[Start of section]

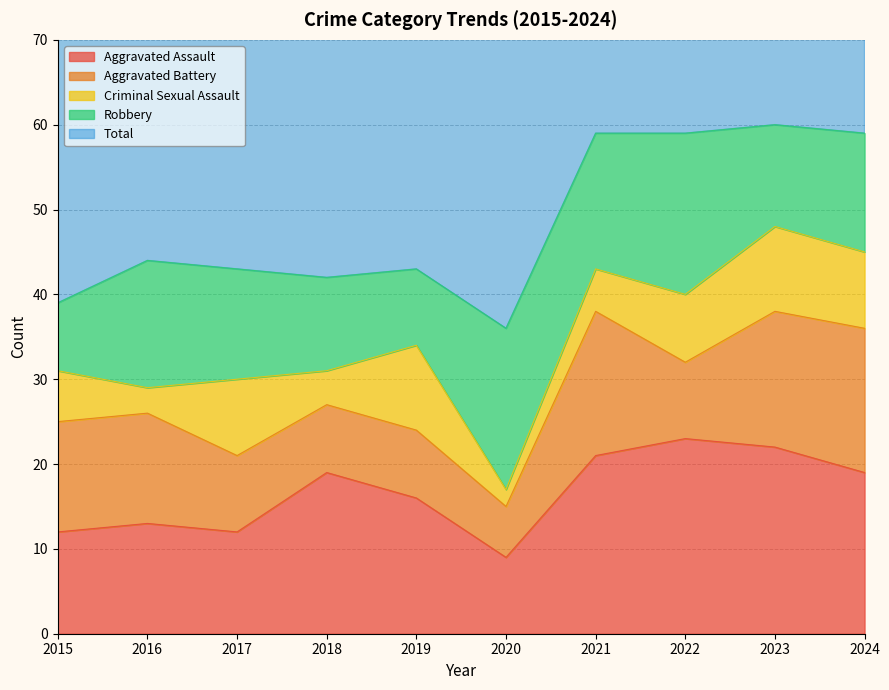

Rank the series by their maximum value, from lowest to highest.

Criminal Sexual Assault, Aggravated Battery, Robbery, Aggravated Assault, Total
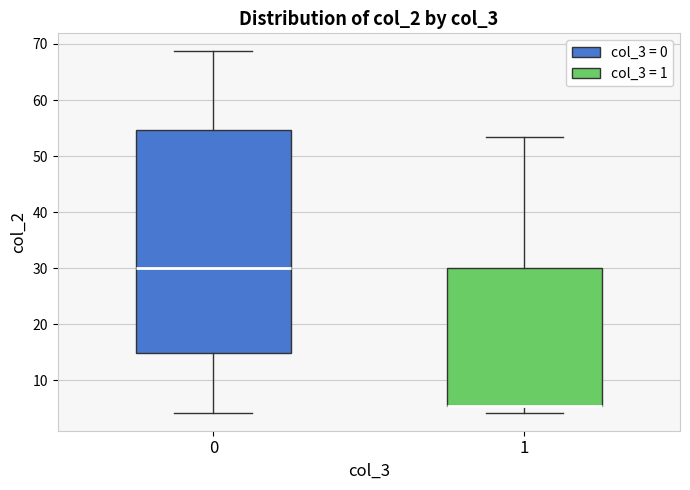

Reading left to right, transcribe this box plot: for each box, give where its median line is, the range the box spans, and where its two whiskers end, as read against the y-axis. The values are not printed on the chart, so give them approximately, as read against the axis.

0: median 30, box 15 to 55, whiskers 4 to 69
1: median 5 (drawn on the box's lower edge), box 5 to 30, whiskers 4 to 53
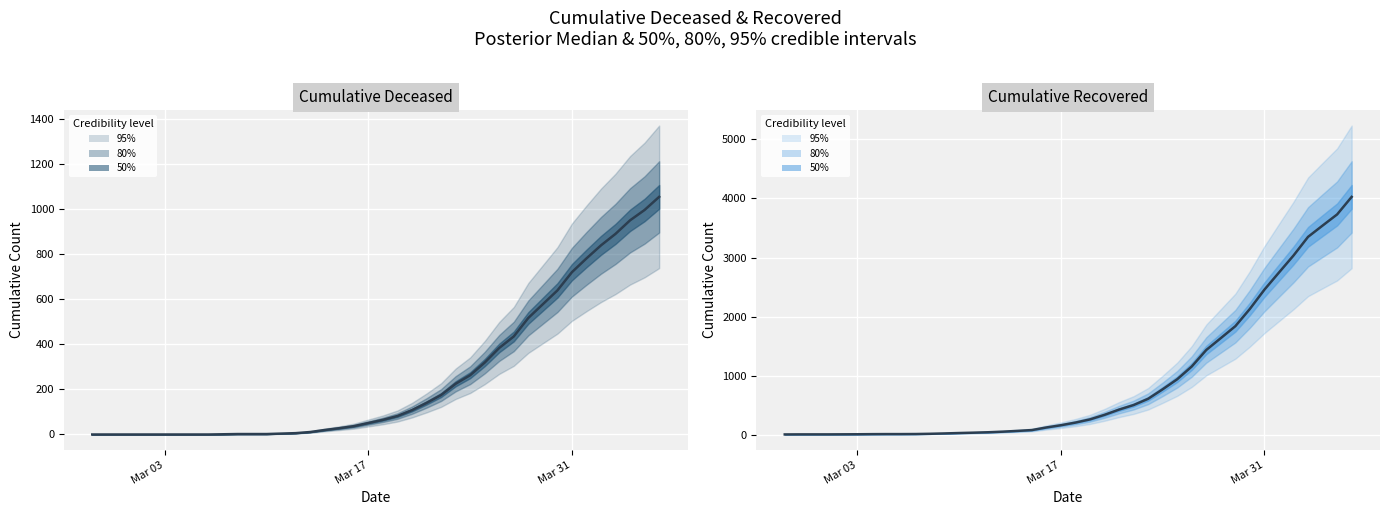

What is the maximum value shown in the chart?

4027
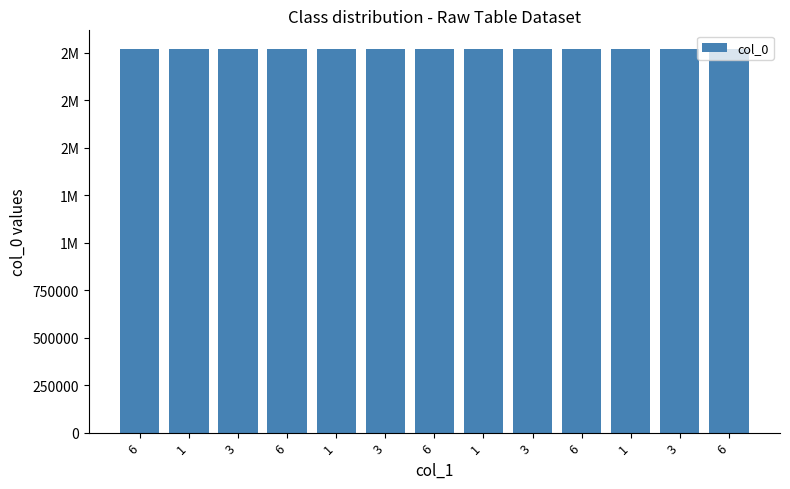

What is the greatest value displayed?

2018108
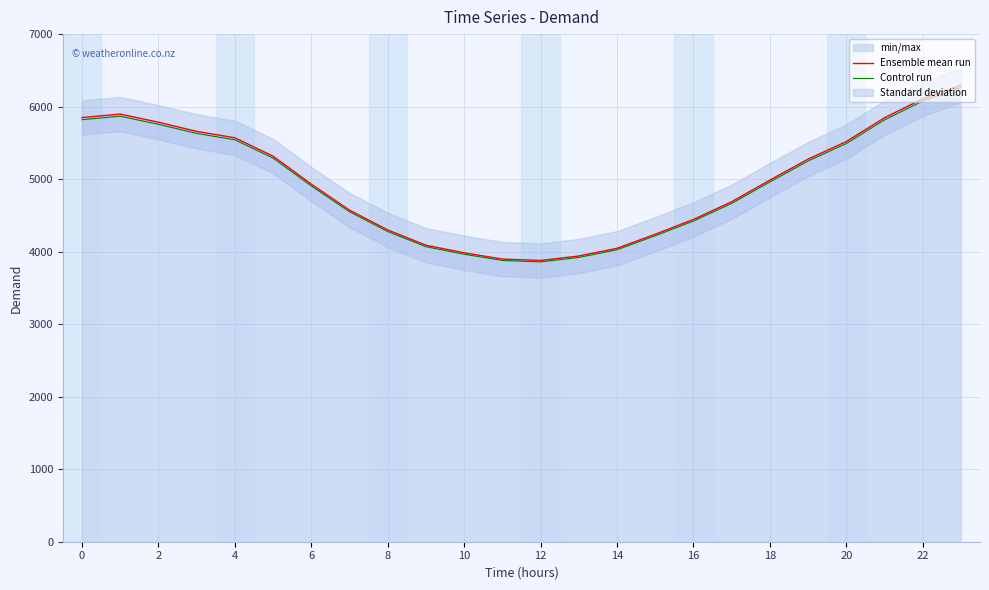

Is this an area chart (filled region under the line)?

No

[End of section]

What to produce:
Copy out, word for word, the lines of the items from the one containing "0: median 30, box 15 to 55, whiskers 4 to 69" through the last line of the items, leaving out the pictures.

Solution:
0: median 30, box 15 to 55, whiskers 4 to 69
1: median 5 (drawn on the box's lower edge), box 5 to 30, whiskers 4 to 53

What is the maximum value shown in the chart?

4027

What is the greatest value displayed?

2018108

Is this an area chart (filled region under the line)?

No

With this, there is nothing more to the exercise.